• Material for this exercise:
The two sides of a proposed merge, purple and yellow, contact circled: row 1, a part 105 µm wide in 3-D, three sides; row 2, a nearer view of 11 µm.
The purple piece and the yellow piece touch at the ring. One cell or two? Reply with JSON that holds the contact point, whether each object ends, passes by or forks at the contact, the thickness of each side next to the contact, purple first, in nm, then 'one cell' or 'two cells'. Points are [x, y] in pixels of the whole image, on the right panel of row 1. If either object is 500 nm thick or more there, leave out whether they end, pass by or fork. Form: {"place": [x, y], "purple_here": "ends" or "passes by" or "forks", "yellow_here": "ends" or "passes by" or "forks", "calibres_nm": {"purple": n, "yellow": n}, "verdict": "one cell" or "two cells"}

...

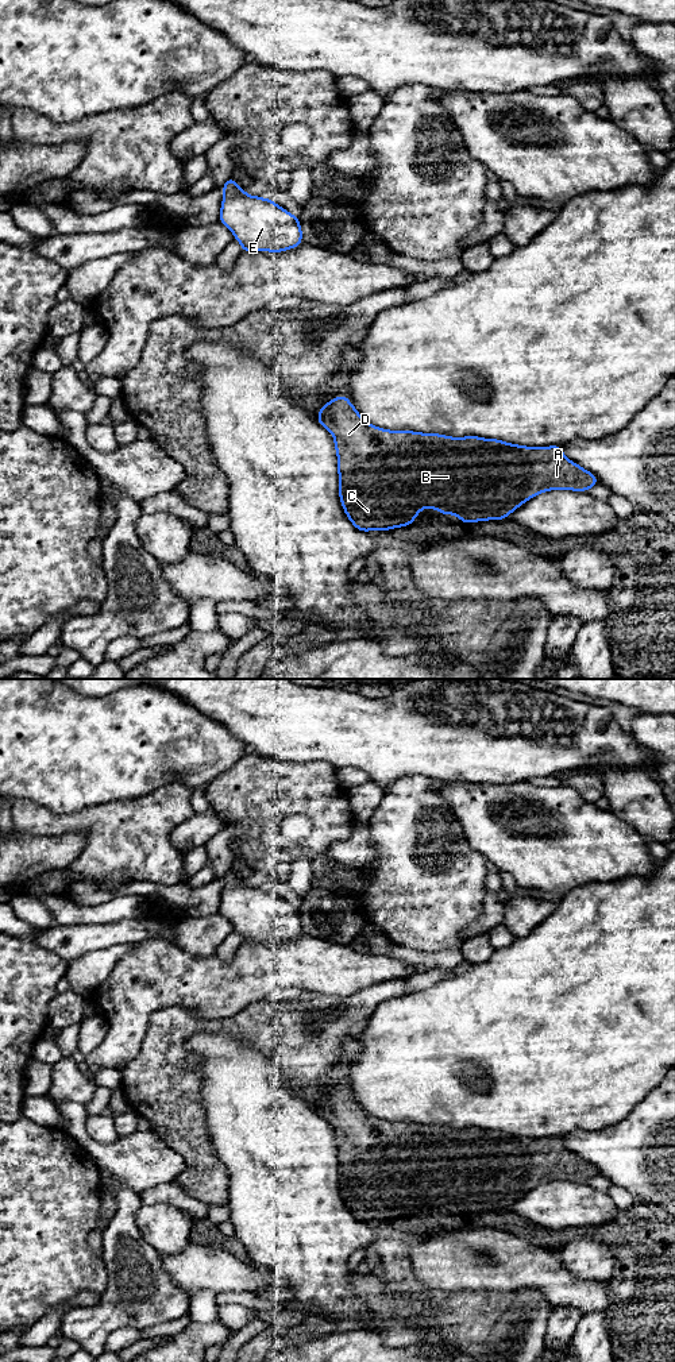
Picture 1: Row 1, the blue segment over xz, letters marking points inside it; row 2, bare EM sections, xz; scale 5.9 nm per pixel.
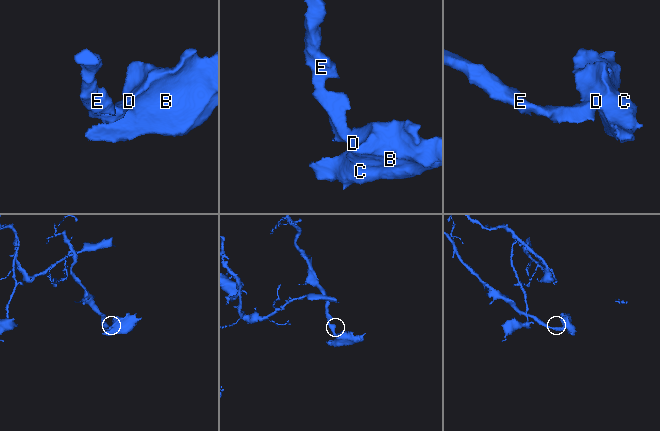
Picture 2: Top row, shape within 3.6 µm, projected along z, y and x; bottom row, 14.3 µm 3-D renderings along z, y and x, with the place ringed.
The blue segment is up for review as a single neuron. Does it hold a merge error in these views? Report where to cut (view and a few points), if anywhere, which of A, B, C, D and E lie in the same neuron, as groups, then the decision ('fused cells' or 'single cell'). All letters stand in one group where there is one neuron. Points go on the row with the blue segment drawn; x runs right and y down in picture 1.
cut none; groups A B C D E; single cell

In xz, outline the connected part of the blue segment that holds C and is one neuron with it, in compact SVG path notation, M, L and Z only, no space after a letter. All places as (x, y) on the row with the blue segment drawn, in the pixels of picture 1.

* * *

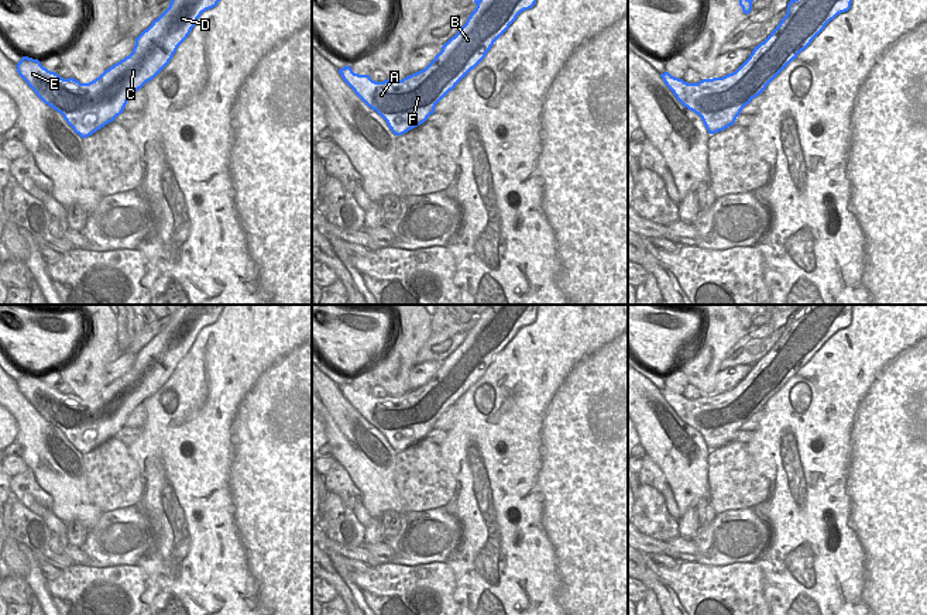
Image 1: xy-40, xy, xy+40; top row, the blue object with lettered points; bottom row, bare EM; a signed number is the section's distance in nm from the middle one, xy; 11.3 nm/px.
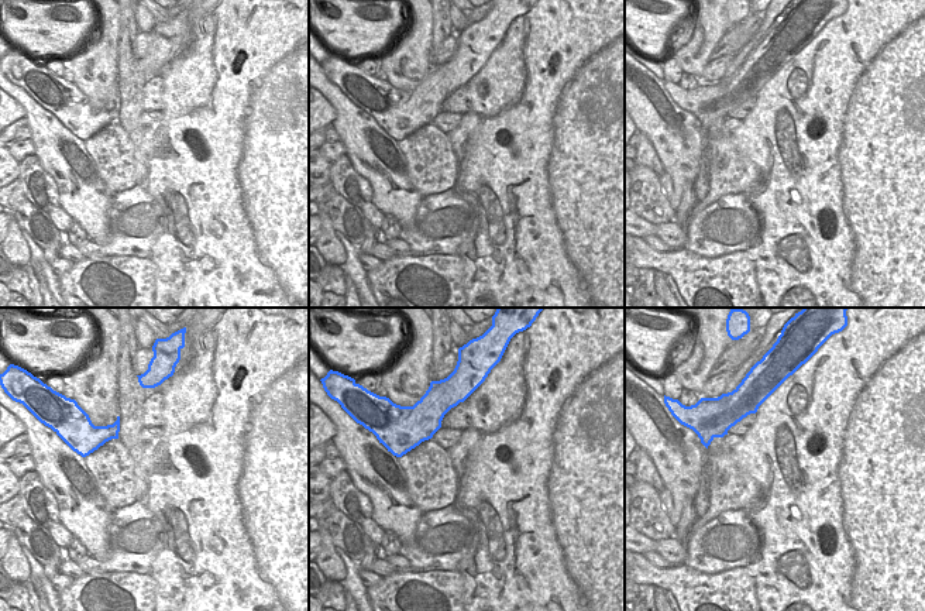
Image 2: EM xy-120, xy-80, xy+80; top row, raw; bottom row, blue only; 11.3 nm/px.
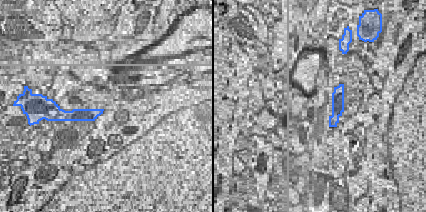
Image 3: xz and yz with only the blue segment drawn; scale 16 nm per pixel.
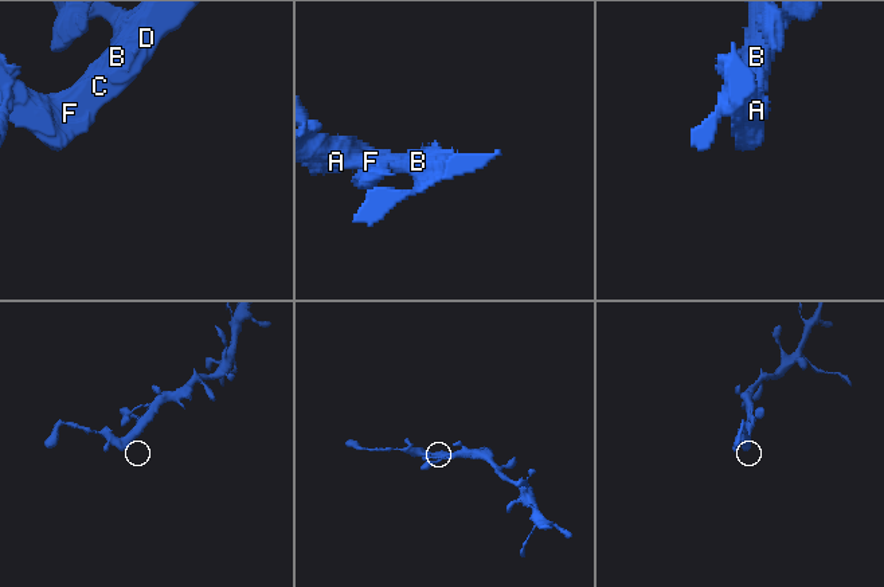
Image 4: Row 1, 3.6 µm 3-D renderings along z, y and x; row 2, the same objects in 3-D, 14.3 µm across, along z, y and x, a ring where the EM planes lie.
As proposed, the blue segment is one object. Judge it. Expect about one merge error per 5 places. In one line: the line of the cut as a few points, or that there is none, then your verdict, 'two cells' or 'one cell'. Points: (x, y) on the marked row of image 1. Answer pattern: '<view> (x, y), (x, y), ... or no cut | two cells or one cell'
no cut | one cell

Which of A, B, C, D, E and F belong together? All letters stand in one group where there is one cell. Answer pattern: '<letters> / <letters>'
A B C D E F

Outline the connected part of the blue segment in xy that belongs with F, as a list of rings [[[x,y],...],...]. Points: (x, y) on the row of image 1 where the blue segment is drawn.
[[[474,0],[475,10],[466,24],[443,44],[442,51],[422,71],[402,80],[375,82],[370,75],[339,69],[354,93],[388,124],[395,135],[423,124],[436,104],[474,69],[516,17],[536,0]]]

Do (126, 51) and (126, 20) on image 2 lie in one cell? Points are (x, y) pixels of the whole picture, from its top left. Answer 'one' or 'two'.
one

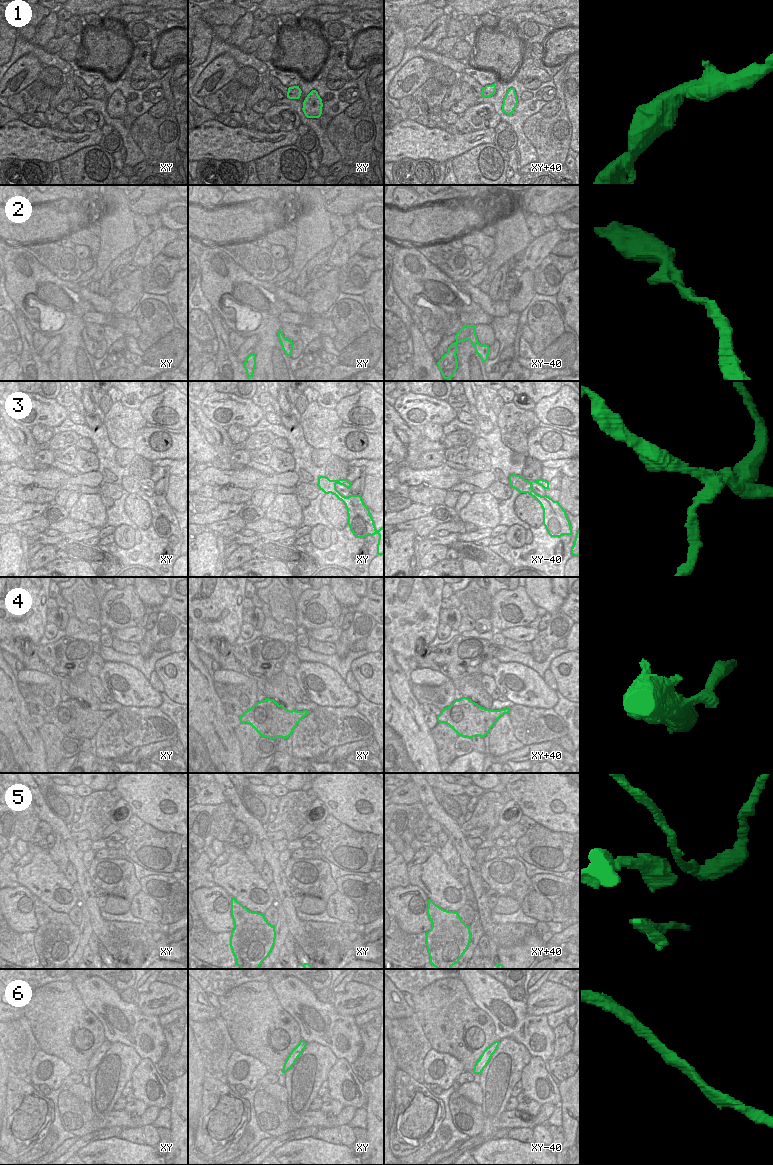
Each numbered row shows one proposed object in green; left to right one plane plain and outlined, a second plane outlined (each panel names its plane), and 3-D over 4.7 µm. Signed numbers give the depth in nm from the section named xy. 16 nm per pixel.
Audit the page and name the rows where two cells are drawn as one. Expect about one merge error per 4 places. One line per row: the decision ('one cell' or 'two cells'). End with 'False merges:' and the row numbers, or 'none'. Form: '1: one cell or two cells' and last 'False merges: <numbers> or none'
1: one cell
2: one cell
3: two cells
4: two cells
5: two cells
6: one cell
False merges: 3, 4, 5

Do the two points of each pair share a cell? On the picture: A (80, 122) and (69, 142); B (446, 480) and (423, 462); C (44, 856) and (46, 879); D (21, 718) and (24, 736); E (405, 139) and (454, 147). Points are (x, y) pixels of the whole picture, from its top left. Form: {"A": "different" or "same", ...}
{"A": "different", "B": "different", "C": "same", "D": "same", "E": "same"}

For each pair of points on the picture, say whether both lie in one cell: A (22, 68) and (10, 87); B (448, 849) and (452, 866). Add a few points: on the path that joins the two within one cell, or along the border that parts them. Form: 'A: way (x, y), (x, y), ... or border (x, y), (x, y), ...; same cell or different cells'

• The problem:
Whichever lines of the records above hold the word "holds" should all be copied out.

• Your response:
The purple piece and the yellow piece touch at the ring. One cell or two? Reply with JSON that holds the contact point, whether each object ends, passes by or forks at the contact, the thickness of each side next to the contact, purple first, in nm, then 'one cell' or 'two cells'. Points are [x, y] in pixels of the whole image, on the right panel of row 1. If either object is 500 nm thick or more there, leave out whether they end, pass by or fork. Form: {"place": [x, y], "purple_here": "ends" or "passes by" or "forks", "yellow_here": "ends" or "passes by" or "forks", "calibres_nm": {"purple": n, "yellow": n}, "verdict": "one cell" or "two cells"}
In xz, outline the connected part of the blue segment that holds C and is one neuron with it, in compact SVG path notation, M, L and Z only, no space after a letter. All places as (x, y) on the row with the blue segment drawn, in the pixels of picture 1.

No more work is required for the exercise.